Israel’s entry into that equation, particularly amid broader Middle Eastern tensions, complicates an already crowded chessboard.
Ethiopia in the middle
Erdogan delivered his remarks while standing beside Ethiopia’s Prime Minister Abiy Ahmed, a setting that mattered.
During the same briefing, Abiy renewed his long-running push for Red Sea access.
He called Ethiopia’s landlocked status a historical injustice, arguing that a nation of more than 130 million people cannot remain a “geographic prisoner”.
Securing peaceful, mutually beneficial access to the sea, he insisted, is not a luxury but a sovereign right and central to Ethiopia’s economic survival and the Horn’s future growth.
That ambition is what makes this so sensitive. In 2024, Abiy’s government signed a controversial memorandum with Somaliland to secure potential Red Sea port access.
The move sent shockwaves through Somalia and triggered a full-blown diplomatic crisis, as Mogadishu accused Addis Ababa of undermining its sovereignty.
Regional actors scrambled to contain the fallout.
Since then, Ethiopia has been walking a tightrope.

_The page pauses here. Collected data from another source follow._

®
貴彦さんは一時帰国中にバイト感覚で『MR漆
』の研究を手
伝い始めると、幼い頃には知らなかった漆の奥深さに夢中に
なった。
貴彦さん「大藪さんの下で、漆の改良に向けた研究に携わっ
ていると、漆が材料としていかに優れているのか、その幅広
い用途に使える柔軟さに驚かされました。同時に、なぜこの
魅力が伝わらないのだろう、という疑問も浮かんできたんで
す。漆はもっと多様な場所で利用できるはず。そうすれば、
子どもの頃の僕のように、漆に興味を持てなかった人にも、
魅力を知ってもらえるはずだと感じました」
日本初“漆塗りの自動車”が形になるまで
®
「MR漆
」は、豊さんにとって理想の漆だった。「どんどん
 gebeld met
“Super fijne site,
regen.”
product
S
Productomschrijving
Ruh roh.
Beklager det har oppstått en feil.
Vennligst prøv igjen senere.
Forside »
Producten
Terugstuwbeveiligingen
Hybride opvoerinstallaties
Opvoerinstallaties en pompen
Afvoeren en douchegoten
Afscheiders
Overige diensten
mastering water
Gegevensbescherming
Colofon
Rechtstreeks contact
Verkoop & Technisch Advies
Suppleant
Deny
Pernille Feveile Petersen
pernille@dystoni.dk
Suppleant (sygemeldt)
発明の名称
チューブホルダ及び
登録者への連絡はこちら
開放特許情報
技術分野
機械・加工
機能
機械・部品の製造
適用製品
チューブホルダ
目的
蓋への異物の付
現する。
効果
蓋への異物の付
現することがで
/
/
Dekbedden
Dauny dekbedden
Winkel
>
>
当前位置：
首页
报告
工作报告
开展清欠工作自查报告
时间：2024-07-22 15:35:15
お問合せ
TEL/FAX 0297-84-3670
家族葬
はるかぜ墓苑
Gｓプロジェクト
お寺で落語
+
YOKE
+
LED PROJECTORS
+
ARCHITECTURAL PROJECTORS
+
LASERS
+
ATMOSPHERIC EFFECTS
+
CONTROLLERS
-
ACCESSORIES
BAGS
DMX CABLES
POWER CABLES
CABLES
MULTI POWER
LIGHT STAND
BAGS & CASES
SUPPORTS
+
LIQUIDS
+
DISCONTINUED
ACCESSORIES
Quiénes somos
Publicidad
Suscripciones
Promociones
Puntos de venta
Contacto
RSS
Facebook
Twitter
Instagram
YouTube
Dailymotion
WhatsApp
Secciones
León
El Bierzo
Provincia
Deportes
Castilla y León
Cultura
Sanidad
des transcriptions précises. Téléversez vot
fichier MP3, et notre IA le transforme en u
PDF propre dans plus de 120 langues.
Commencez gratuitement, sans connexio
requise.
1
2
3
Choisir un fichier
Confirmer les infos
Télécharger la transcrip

Landlocked and under economic pressure, it is desperate for reliable sea access.
At the same time, it cannot afford a prolonged rupture with Somalia or alienate partners who see territorial integrity as non-negotiable.
The Abiy government has tried to calm tensions, keep dialogue open with Mogadishu, preserve its Somaliland port ambitions and embrace Turkiye’s mediation efforts, all without closing any doors.
Israel’s recognition of Somaliland makes that balancing act even harder, says a former Ethiopian foreign ministry official who asked not to be named for security reasons.
The official also points to the pressure the Turkish president piles on Addis Ababa.
“Erdogan didn’t just criticise Israel’s recognition of Somaliland. He did it standing beside Prime Minister Abiy. That was a message, and it puts Ethiopia on the spot,” the official tells The Africa Report.
“Addis Ababa has been trying to play both sides, repairing ties with Somalia while keeping its Somaliland port option alive.
“When Turkiye publicly doubles down on Somalia’s territorial integrity, it squeezes that middle ground. Ethiopia will find it harder to stay ambiguous.”